Additionally there is candy floss and slushies available seasonally
Our gift shop is located next to the ticket desk and stocks a range of cuddly toys, books, jewellery and lots of “pocket money” priced toys.
Within the main Zoo, located next to the picnic area, we have a fantastic outdoor kiddies play area, complete with the pirate ship from the old outdoor castle play area, swings, slides, teacups and more!
For a small charge of £1 a go, we have the additional rides of an animal train and go karts around a race track!
The operation of some rides is weather dependent. If this is a primary reason for your visit, please phone ahead to ask whether the rides will be open: 01506 870000.
There is a large, free car park with plenty of room for coaches and mini buses. You are free to come and go to the car park from the zoo during the day, but please keep your ticket to hand.
Our ticket desk is located just inside the main entrance to the Zoo.
Here you can purchase your Zoo tickets, as well as Handling Session tickets (£2 per person) and Feed the Lemurs tickets (£5 per person).
It is best to purchase these additional tickets as soon as you arrive to ensure you get the times you want! Unfortunately none of these sessions can be booked in advance.
We accept card payments, although there is no cashback facility on site.

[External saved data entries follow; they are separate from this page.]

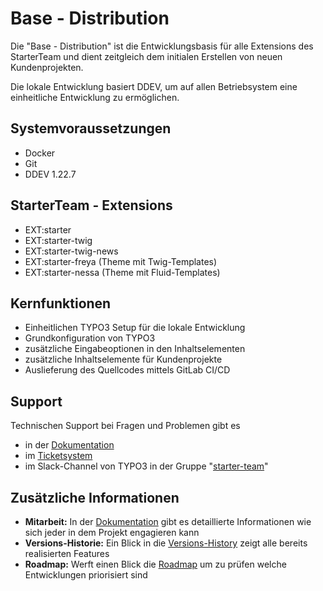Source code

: # Base - Distribution

Die "Base - Distribution" ist die Entwicklungsbasis für alle Extensions des StarterTeam und dient zeitgleich dem
initialen Erstellen von neuen Kundenprojekten.

Die lokale Entwicklung basiert DDEV, um auf allen Betriebsystem eine einheitliche Entwicklung zu ermöglichen.

## Systemvoraussetzungen

* Docker
* Git
* DDEV 1.22.7

## StarterTeam - Extensions

* EXT:starter
* EXT:starter-twig
* EXT:starter-twig-news
* EXT:starter-freya (Theme mit Twig-Templates)
* EXT:starter-nessa (Theme mit Fluid-Templates)

## Kernfunktionen

* Einheitlichen TYPO3 Setup für die lokale Entwicklung
* Grundkonfiguration von TYPO3
* zusätzliche Eingabeoptionen in den Inhaltselementen
* zusätzliche Inhaltselemente für Kundenprojekte
* Auslieferung des Quellcodes mittels GitLab CI/CD

## Support

Technischen Support bei Fragen und Problemen gibt es

* in der [Dokumentation](https://docs.starter.team/)
* im [Ticketsystem](https://gitlab.com/starterteam/team/base/-/issues)
* im Slack-Channel von TYPO3 in der Gruppe "[starter-team](https://typo3.slack.com/archives/GD9FSSVFS)"

## Zusätzliche Informationen

* **Mitarbeit:** In der [Dokumentation](https://docs.starter.team/base/Mitarbeit/index.html) gibt es detaillierte Informationen wie sich jeder in dem Projekt engagieren kann
* **Versions-Historie:** Ein Blick in die [Versions-History](https://docs.starter.team/base/Changelog/index.html) zeigt alle bereits realisierten Features
* **Roadmap:** Werft einen Blick die [Roadmap](https://gitlab.com/starterteam/team/base/-/milestones) um zu prüfen welche Entwicklungen priorisiert sind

Opened in December 2014 by Angela Constance MSP, the Lost Kingdom is a fantastic temperature-controlled area displaying a host of species, from small tortoises and insects to the large crocodilians and snakes.
This is a superb representation of animal groups from around the world in rainforests and other tropical environments. Entering a walkthrough area, you can experience a tropical climate, and see iguana, tortoise, birds and our leaf cutter ants at their feeding station.

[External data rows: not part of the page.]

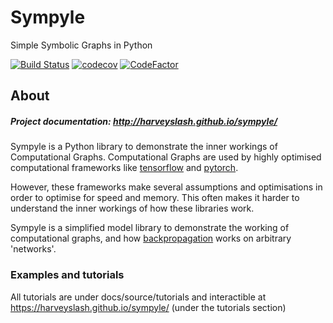 # Sympyle 
Simple Symbolic Graphs in Python


[![Build Status](https://travis-ci.com/harveyslash/sympyle.svg?branch=master)](https://travis-ci.com/harveyslash/sympyle)
[![codecov](https://codecov.io/gh/harveyslash/Sympyle/branch/master/graph/badge.svg)](https://codecov.io/gh/harveyslash/Sympyle)
[![CodeFactor](https://www.codefactor.io/repository/github/harveyslash/sympyle/badge/master)](https://www.codefactor.io/repository/github/harveyslash/sympyle/overview/master)


## About

##### Project documentation: http://harveyslash.github.io/sympyle/


Sympyle is a Python library to demonstrate the inner workings of Computational
Graphs. Computational Graphs are used by highly optimised computational
frameworks like [tensorflow](https://tensorflow.org) and
[pytorch](https://pytorch.org).

However, these frameworks make several assumptions and optimisations in order
to optimise for speed and memory. This often makes it harder to understand
the inner workings of how these libraries work.

Sympyle is a simplified model library to demonstrate the working of
computational graphs, and how
[backpropagation](https://en.wikipedia.org/wiki/Backpropagation)
works on arbitrary 'networks'.

### Examples and tutorials

All tutorials are under docs/source/tutorials and interactible at https://harveyslash.github.io/sympyle/ (under the tutorials section)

These ants have a trail from this walthough area, high up through the Conservation Room and into their enclosure where they build their nest and farm their own food – they don’t eat the leaves, they use them to cultivate food! Look out for them!
Linked with our education booklets which cover topics related to the Curriculum for Excellence, we are proud to offer educational services to young people, and the Lost Kingdom provides a unique learning experience outside of the classroom.
The Lost Kingdom is an incredible new building which followed from the devastating fire in 2013 which completely destroyed the previous tropical house. Amazingly, the crocodiles survived the fire and can now be seen proud in the Lost Kindom near to our other crocodilians, the American alligators and spectacled caiman.

A memorial garden within the zoo is in dedication to the beloved animals that were lost in 2013, but will never be forgotten.


Enjoy a wander through the Birds of the World Aviary and get up close to a whole host of different birds.
In this walkthrough aviary, you could see the Sacred Ibis, Little Egrets, Crested Cranes, and Weaver Birds. There’s also the Bald Ibis, Glossy Starlings, White-cheeked Turaco, and Lilac Breasted Roller to keep an eye out for too. Plus, the various duck species living here are often seen around the pond, including Cape Teal and White-faced Whistling Ducks.

The aviary is a truly inspirational experience for your senses, meeting some of the winged characters of Five Sisters Zoo up close and personal.


During your walk around inside you may choose to take a moment to sit and enjoy the birds flying and calling around you, making use of the comfortable wooden seating.

When we went it was raining but we still had a great time and managed to get some really good pictures.


I loved the ‘Castle Garden’. It like a petting zoo and you can get in with almost all of the animals.


I had a lot of fun at the meerkat enclosure. There are very vocal, friendly and come right up to the glass to see you.


They are so much fun.


And the birds that share the meerkat enclosure (I don’t recall what specias) where very curious to get close to you.


I had a great time and hope to go again.